I want to give you more thoughts about the problem you had with the algae growing in the lateral lines. This past year, I decided to try experimenting with some of my laterals with the holes facing up instead of down. In the middle of the summer I started experiencing the same problem you had of having algae growth in the lines because of the standing water in them. I think I figured out a way to help solve the problem. What I did was with the lateral lines with the holes facing up, I drilled a 1/16 hole on the bottem about every 3-4 feet. This acted as a slow drain hole. After irrigating, the water slowing drained out of the lines. After this, I never experienced any algae build up again. You want to try this and see if it helps. If it does, let me know.
Keep me informed how things are going for you.
Thanks as always for your insights. I will add them to my blog if that is ok with you. I really want to make sure I am giving credit back to you . Certainly happy to help you anyway I can. Feel free to point to my stuff in anyway that helps you.
So this brought to mind another set of questions, what is your typical water pressure and what size holes do you drill for the main flow?
I have used 3/64 and 1/16 (depending on bits I have easily at hand). I have found that I had pretty high pressure. I put in the regulators to drop it down to 25 or so. But it is still almost like a drill. Makes me wonder if I should use larger holes.

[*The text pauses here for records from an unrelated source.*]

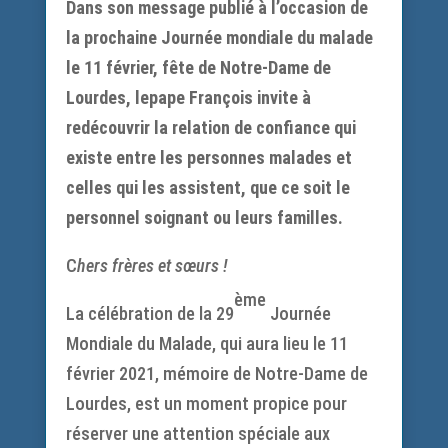
Dans son message publié à l’occasion de
la prochaine Journée mondiale du malade
le 11 février, fête de Notre-Dame de
Lourdes, lepape François invite à
redécouvrir la relation de confiance qui
existe entre les personnes malades et
celles qui les assistent, que ce soit le
personnel soignant ou leurs familles.
C
hers frères et sœurs !
ème
La célébration de la 29
Journée
Mondiale du Malade, qui aura lieu le 11
février 2021, mémoire de Notre-Dame de
Lourdes, est un moment propice pour
réserver une attention spéciale aux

Thanks for you help and your cool idea.
It’s good to hear from you again. Thanks your support in letting me use some of your pictures. In my system, in front of the manual valves I have around 80 psi, so I have a lot of pressure. But with everything glued in front of the valves the high pressure is not a problem. After opening the valves as far as needed, because of all the 1/16 holes in the lateral lines, the pressure never does have a chance to build up. I have measured the pressure while I am irrigating and the pressure in the lateral lines is below 10 psi. Just a note I like the water to come out of the holes as a very small stream. Just like turning on a kitchen faucet when it goes from a fast drip to a small stream. The output per hole is around 4-6 ounces per minute. One thought you may be trying to have too high of flow rate. That might answer why you are making such deep holes. Try closing the valves some and see if that makes a difference. One other comparison, when I test the system in the spring, I turn all the lateral lines with the holes up. When I clean out plugged holes the water is only shooting up around 2-4 inches. When I turn the pipes around so the holes are down, I try to have about the same flow rate as when I test the system. One other item, I use a 1/16 inch hole for all everything.
I hope this helps. Let me know if this helps.
Ok, you could maybe sort this from the pictures, but it is not obvious. inline, I have a cut off valve, a pressure regulator and then one of those backflow valves at the bed.
I think what you are suggesting is that I should turn the system on and dial back the cutoff valves and/or pressure regulator so that I have a small stream flowing out of the drip lines. If this is what you are suggesting then it makes a lot of sense.
Thanks again for the tips.
I am planning on capturing this dialogue and adding it to the blog. Seems like a good place for capturing some best practices.